Attention, toxique ! Comment l’aposématisme du batracien est apparue

Courante en Europe, la salamandre tachetée avertit par sa couleur que sa peau sécrète un mucus empoisonné.

Etre ou ne pas être mangé, là est la question. Pour bien des animaux, le seul spectre qui vaille est celui de leur prédateur. Et comme tout dialogue avec lui s’avère impossible, la nature a offert aux proies différentes stratégies. La fuite, bien sûr, mais encore faut-il en avoir le temps. Le camouflage, ensuite, disparaître dans le décor. Ou alors imiter un élément non comestible – une branche, une feuille, ce que les biologistes nomment du doux nom de mascarade. D’autres espèces choisissent plutôt le mimétisme : prendre l’apparence d’un autre animal, dangereux, pour repousser les prédateurs. Des papillons de nuit se font ainsi passer pour des guêpes, des pieuvres pour des serpents marins…

Une de stratégies les plus fascinantes est sans doute l’aposématisme. Suggérée par Alfred Wallace (1823-1913) à Charles Darwin (1809-1882) dans leur correspondance au sujet des chenilles et des frelons, elle consiste pour une espèce à disposer d’une substance toxique et à le signaler aussi clairement que possible en arborant un signal à destination des prédateurs. Typiquement, une couleur vive. Insectes, mammifères, reptiles, mollusques, amphibiens : un peu partout dans le royaume du vivant, ce mode de défense s’est trouvé des adeptes.

Depuis des décennies, pourtant, il pose aux biologistes une énigme : son apparition.

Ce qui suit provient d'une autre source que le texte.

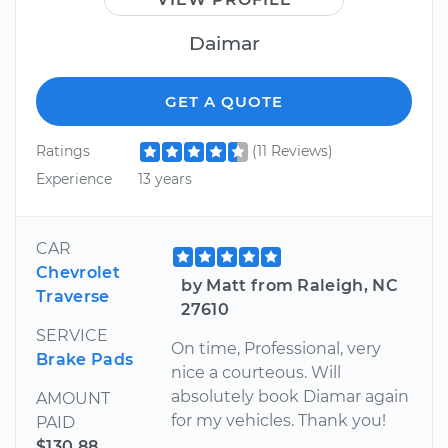
Daimar
GET A QUOTE
Ratings
(11 Reviews)
Experience
13 years
CAR
Chevrolet
by Matt from Raleigh, NC
Traverse
27610
SERVICE
On time, Professional, very
Brake Pads
nice a courteous. Will
absolutely book Diamar again
AMOUNT
for my vehicles. Thank you!
PAID
$130.88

Pour qu’un signal soit rentable, il doit avoir été précédé, dans son évolution, de la présence de la substance toxique. Avant que celle-ci n’apparaisse, la meilleure stratégie reste donc le camouflage. Jusque-là, tout le monde est d’accord. Mais ensuite, comment une espèce cryptique devient-elle aposématique ? « Cela semble un mystère, explique Tom Sherratt, professeur de biologie à l’université Carleton d’Ottawa (Canada). Les premiers mutants visibles d’une espèce cryptique devraient être rapidement détectés par les prédateurs et pas aussi facilement reconnus comme toxiques. » Tués par erreur, en somme, tels Polonius par Hamlet, faute pour les prédateurs d’avoir eu le temps d’apprendre le rôle d’avertisseur du signal coloré. Dès lors, comment cette propriété a-t-elle pu se répandre ?

Un stade intermédiaire

Dans un article publié vendredi 17 mars dans la revue Science, l’équipe de Tom Sherratt expose un scénario. Les espèces aposématiques seraient passées par un stade intermédiaire dans lequel elles disposent de signaux vifs mais la plupart du temps cachés. De telles espèces existent dans la nature : les papillons de nuit Catocala, avec leurs ailes antérieures cryptiques et leurs ailes postérieures vives. Ou encore différents amphibiens, qui cachent leurs couleurs vives sur leur ventre et ne les montrent qu’en cas de danger.